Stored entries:
---

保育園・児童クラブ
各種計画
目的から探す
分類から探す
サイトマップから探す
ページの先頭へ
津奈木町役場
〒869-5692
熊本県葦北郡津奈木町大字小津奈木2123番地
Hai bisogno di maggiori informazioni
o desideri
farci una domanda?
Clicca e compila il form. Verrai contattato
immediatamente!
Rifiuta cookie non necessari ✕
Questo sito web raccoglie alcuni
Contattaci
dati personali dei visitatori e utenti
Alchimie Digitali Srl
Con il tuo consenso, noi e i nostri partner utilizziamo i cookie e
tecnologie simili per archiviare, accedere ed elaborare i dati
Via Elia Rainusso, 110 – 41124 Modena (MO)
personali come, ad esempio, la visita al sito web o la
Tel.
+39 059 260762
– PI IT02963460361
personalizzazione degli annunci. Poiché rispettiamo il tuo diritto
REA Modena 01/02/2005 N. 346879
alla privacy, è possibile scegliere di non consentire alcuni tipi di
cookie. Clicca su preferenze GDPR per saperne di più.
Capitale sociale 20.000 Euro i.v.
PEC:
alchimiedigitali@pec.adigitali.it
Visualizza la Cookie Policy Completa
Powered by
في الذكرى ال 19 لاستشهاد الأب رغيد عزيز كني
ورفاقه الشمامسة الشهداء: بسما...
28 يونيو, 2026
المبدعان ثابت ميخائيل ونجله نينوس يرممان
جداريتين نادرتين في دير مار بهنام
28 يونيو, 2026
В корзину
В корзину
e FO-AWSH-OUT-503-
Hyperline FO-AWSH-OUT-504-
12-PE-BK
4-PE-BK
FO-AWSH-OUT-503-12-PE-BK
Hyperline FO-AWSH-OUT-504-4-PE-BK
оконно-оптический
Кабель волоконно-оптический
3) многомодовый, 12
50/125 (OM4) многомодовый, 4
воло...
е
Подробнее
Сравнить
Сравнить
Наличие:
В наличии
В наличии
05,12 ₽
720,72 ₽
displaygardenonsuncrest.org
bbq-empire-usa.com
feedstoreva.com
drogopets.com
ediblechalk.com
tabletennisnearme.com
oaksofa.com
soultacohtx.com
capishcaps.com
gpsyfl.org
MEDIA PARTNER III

---

Exercise requirements
Report the number of lines above containing the string "alcuni" as your sole answer.

Exercise output
2